April 3, 2013


Do you remember collecting insects for your Biology bug collection in high school? Somehow I managed to skip that; I opted to take Chemistry as my one required science class - and was that ever a mistake since I very nearly flunked the class. But I didn't want to (1) dissect a frog, and (2) collect bugs.

Fast forward several decades, and our youngest daughter took Biology in college last summer. She had to make an insect collection. I honestly thought they might have waived that project by now, but evidently not. (She had to dissect a frog too.) Now mind you, there isn't a lot of bug diversity in Wyoming, where she lives with her husband and baby. So, mom steps in and offers to pick insects off the screen door in the mornings for her. Insects congregate under our porch light, and it was an easy task to hold an open sandwich bag underneath the bug, knock it off the screen, and freeze it for her per her teacher's instructions. Can't you just imagine us driving to our summer meeting place with a bag full of frozen Oklahoma bugs for our daughter?
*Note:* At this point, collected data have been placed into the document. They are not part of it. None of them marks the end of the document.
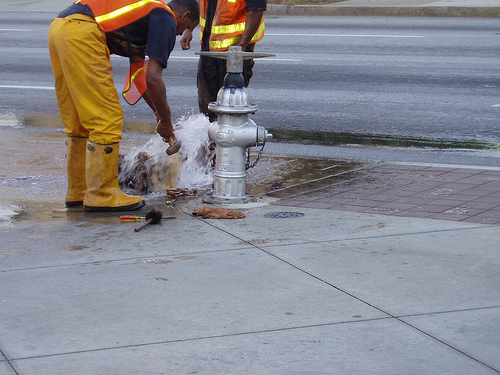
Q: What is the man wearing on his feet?
A: Galoshes.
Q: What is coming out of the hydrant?
A: Water.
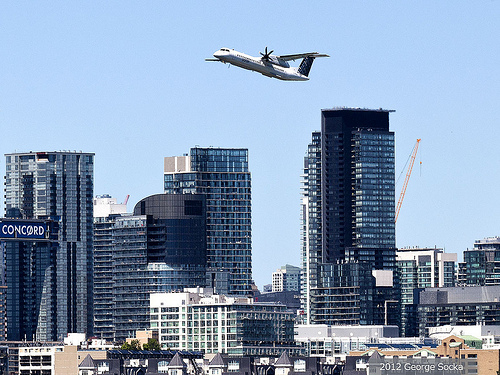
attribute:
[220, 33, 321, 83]
plane — white, large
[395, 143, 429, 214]
crane — yellow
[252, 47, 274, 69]
propeller — black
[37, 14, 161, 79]
sky — clear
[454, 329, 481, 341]
roof — green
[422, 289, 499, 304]
roof — grey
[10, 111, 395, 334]
buildings — tall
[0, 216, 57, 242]
billboard — blue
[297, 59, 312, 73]
tail — blue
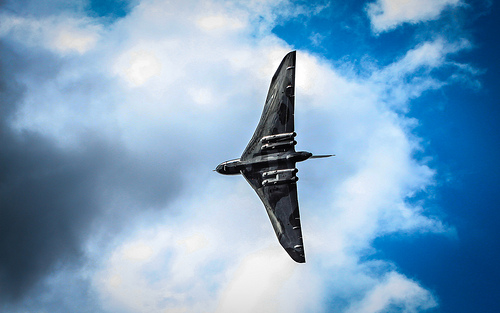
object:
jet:
[212, 50, 335, 263]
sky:
[0, 2, 499, 312]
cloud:
[348, 270, 442, 313]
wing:
[240, 50, 301, 160]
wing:
[240, 164, 306, 264]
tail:
[309, 154, 336, 159]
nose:
[213, 160, 227, 176]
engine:
[261, 140, 297, 151]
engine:
[260, 132, 297, 144]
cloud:
[362, 0, 458, 40]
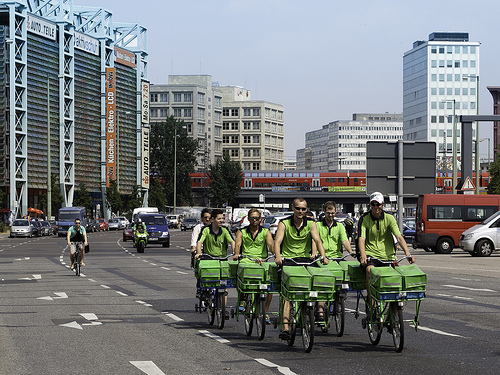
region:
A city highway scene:
[3, 3, 494, 372]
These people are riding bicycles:
[191, 190, 430, 356]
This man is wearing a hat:
[366, 191, 387, 216]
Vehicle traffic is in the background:
[9, 202, 181, 249]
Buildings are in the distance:
[150, 28, 483, 173]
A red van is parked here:
[411, 191, 498, 254]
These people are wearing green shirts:
[196, 191, 421, 266]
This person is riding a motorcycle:
[131, 215, 152, 255]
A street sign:
[460, 175, 477, 193]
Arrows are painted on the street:
[11, 254, 102, 334]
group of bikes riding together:
[162, 192, 487, 373]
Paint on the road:
[91, 267, 219, 368]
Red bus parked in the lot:
[407, 178, 497, 247]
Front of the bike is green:
[282, 259, 349, 313]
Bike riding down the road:
[57, 216, 100, 278]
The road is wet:
[305, 335, 341, 367]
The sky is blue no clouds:
[242, 25, 376, 122]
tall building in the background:
[404, 39, 499, 173]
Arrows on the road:
[35, 273, 92, 340]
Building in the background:
[15, 20, 150, 170]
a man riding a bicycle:
[196, 210, 231, 327]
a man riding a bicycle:
[235, 210, 273, 337]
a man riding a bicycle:
[270, 197, 337, 348]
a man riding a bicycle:
[314, 198, 361, 336]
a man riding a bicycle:
[353, 190, 428, 351]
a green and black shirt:
[195, 220, 232, 257]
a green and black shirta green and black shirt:
[279, 215, 311, 255]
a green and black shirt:
[315, 218, 347, 262]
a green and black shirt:
[354, 208, 400, 265]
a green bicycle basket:
[197, 259, 232, 279]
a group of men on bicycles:
[185, 178, 417, 353]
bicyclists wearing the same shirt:
[176, 189, 426, 355]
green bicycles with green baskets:
[188, 173, 473, 349]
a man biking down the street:
[63, 212, 105, 295]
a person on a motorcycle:
[132, 211, 154, 256]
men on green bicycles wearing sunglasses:
[242, 193, 322, 342]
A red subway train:
[146, 160, 498, 210]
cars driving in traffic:
[14, 187, 198, 247]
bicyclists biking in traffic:
[61, 178, 457, 353]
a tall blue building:
[1, 2, 166, 208]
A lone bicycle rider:
[64, 218, 91, 278]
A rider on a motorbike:
[133, 217, 149, 259]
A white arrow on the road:
[57, 306, 106, 331]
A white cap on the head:
[370, 188, 385, 205]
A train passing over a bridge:
[256, 172, 358, 187]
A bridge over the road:
[248, 191, 358, 199]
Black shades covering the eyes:
[294, 206, 308, 212]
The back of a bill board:
[368, 138, 438, 195]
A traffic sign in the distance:
[460, 173, 475, 190]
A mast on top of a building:
[197, 53, 202, 73]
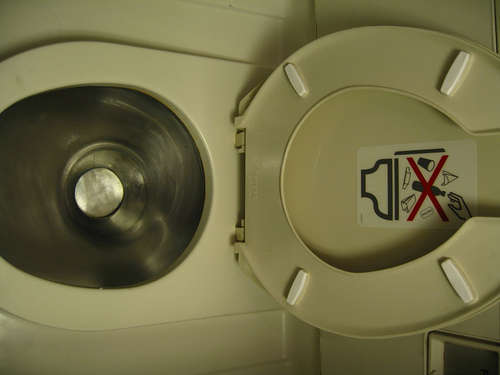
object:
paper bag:
[398, 192, 419, 212]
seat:
[4, 40, 233, 323]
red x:
[405, 152, 451, 225]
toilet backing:
[233, 19, 498, 337]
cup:
[416, 154, 440, 174]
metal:
[1, 126, 191, 250]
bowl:
[0, 70, 215, 293]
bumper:
[281, 60, 308, 100]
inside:
[3, 115, 174, 250]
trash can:
[423, 328, 498, 372]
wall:
[312, 2, 497, 373]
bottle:
[404, 178, 448, 198]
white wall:
[0, 308, 309, 373]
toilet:
[0, 26, 500, 350]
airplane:
[0, 0, 500, 375]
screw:
[232, 222, 252, 244]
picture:
[352, 138, 474, 231]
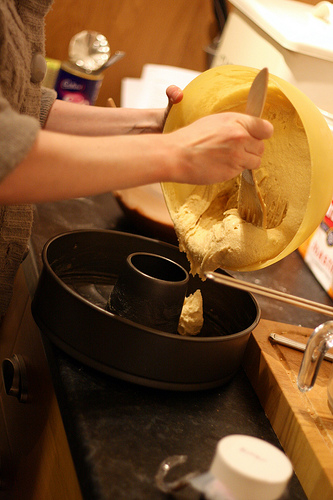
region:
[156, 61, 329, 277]
cake mixture in a yellow mixing bowl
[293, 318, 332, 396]
handle of a glass jug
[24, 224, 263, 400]
non stick cake ring tin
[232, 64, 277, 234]
wooden spatula scraping cake mix out of a bowl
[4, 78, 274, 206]
arms are held out in front of a person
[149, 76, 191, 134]
left hand grips the edge of a mixing bowl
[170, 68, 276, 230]
right hand holds a wooden spatula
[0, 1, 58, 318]
person is wearing a grey colored sweater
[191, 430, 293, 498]
a white measuring cup upside down on a granite counter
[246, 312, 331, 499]
wooden chopping board on a granite counter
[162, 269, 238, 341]
A drop of cake batter in a pan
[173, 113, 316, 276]
Cake batter being scraped into a pan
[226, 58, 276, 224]
A wooden fork in a woman's hand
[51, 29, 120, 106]
A frosting container in the background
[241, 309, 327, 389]
A wooden cutting board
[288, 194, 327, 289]
A bag of flour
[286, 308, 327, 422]
A glass measuring cup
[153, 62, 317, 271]
A yellow bowl full of cake batter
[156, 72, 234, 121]
A woman's hand gripping a yellow bowl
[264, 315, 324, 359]
A knife resting on a cutting board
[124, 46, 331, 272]
a bowl of cake batter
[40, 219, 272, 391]
a bundt cake pan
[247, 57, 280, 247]
a wooden spoon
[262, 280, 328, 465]
a cutting board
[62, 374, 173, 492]
a black counter top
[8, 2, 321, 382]
a kitchen where someone is baking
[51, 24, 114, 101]
can of baking powder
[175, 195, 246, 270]
yellow batter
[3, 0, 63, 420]
woman wearing a sweater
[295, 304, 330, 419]
handle of a measuring cup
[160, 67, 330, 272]
yellow cake batter in a bowl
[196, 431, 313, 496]
white measuring cup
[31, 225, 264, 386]
bunt cake pan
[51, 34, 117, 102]
container of frosting with spoon in it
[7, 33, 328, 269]
woman holding bowl of cake batter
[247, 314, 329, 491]
wooden cutting board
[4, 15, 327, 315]
woman pouring cake batter into bunt pan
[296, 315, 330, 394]
glass measuring cup handle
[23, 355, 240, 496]
black kitchen counter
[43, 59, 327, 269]
woman holding a bowl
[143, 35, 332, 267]
yellow mixing bowl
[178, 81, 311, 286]
yellow cake batter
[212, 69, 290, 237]
wooden spoon used to mix batter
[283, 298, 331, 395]
handle of a glass measuring cup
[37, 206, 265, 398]
black cake pan for making bundt cakes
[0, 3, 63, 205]
person wearing gray sweater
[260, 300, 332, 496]
wooden cutting block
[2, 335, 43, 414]
brushed steel drawer pull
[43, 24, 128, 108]
container for frosting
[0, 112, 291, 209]
right arm and hand scooping batter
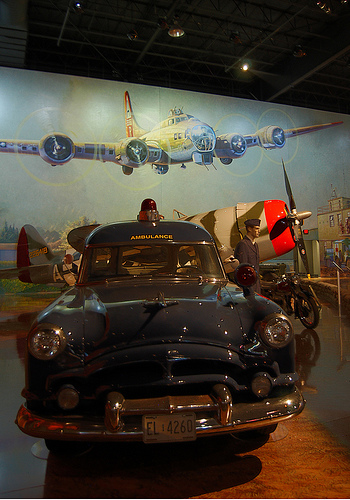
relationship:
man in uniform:
[234, 218, 261, 296] [233, 234, 260, 294]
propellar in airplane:
[275, 157, 316, 281] [2, 154, 316, 315]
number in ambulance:
[172, 419, 179, 435] [15, 197, 306, 453]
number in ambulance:
[187, 413, 192, 437] [15, 197, 306, 453]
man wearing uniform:
[240, 219, 263, 290] [230, 232, 265, 288]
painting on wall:
[0, 68, 350, 276] [287, 146, 311, 177]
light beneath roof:
[134, 194, 164, 224] [82, 219, 214, 249]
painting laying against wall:
[0, 68, 348, 337] [143, 99, 332, 307]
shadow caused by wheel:
[296, 327, 320, 366] [296, 289, 318, 332]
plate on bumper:
[38, 368, 290, 435] [18, 401, 322, 443]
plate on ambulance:
[38, 368, 290, 435] [15, 197, 306, 453]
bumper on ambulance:
[18, 401, 322, 443] [15, 197, 306, 453]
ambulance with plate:
[15, 197, 306, 453] [38, 368, 290, 435]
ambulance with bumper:
[15, 197, 306, 453] [18, 401, 322, 443]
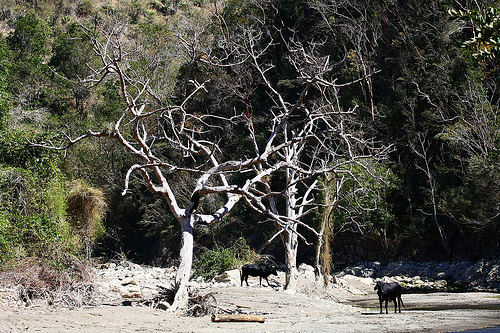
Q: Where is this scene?
A: Forest.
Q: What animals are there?
A: Cows.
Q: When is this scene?
A: Afternoon.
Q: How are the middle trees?
A: Gnarled.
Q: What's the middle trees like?
A: Leafless.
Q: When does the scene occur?
A: Daytime.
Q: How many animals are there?
A: Two.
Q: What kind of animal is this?
A: A cow.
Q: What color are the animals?
A: Black.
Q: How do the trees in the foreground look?
A: The branches are bare.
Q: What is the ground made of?
A: Dry dirt.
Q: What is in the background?
A: A dense forest.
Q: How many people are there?
A: None.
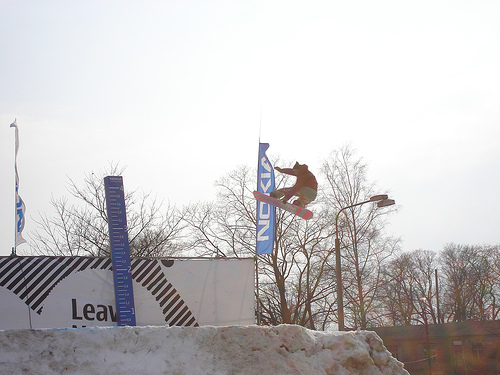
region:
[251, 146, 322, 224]
person doing tricks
One morning this week I opened the front door to see hubby off to work and caught a big moth as it tried to fly inside. I scooped it up and put it back outside, knowing that my inside cats would tear the house apart trying to catch such a prize. Later in the morning before I did the feeding chores, I took the camera outside to try to find what I knew was a polyphemus moth.

Last year I found a pair of these moths just a few days after seeing a luna moth; this year the same thing happened - I saw a luna month less than two weeks ago - but last year it was in September! This being April, I'm a little concerned at how early they are appearing, but then again, perhaps I just haven't seen them this early in years past. The barn cats... well, I've talked about that before. Sometimes I'd just find a wing that had been "chewed up and spit out."

I truly love these big moths; they are just incredible. The antennae are amazing.

The one on the front door fluttered to the ground and "disappeared" in the leaf litter.

I coaxed the wings apart so I could see the blue and yellow "eyes". 

That's when I spotted the one on the living room window, right next to the door.

Just like the pair I saw last September, you can see that these are "new" moths, recently emerged from their cocoons as adults. Old moths have frayed edges on the wings, and they look ragged. These two are nice and crisp.
By evening the one on the window was still there, but the other was nowhere to be seen. As always, I'm hoping the female, whichever one she was, will be laying eggs soon. I love being visited by these beautiful, short-lived creatures. (And I'd never freeze one for a bug collection ~ unless I found a dead one. Some things are just too beautiful.)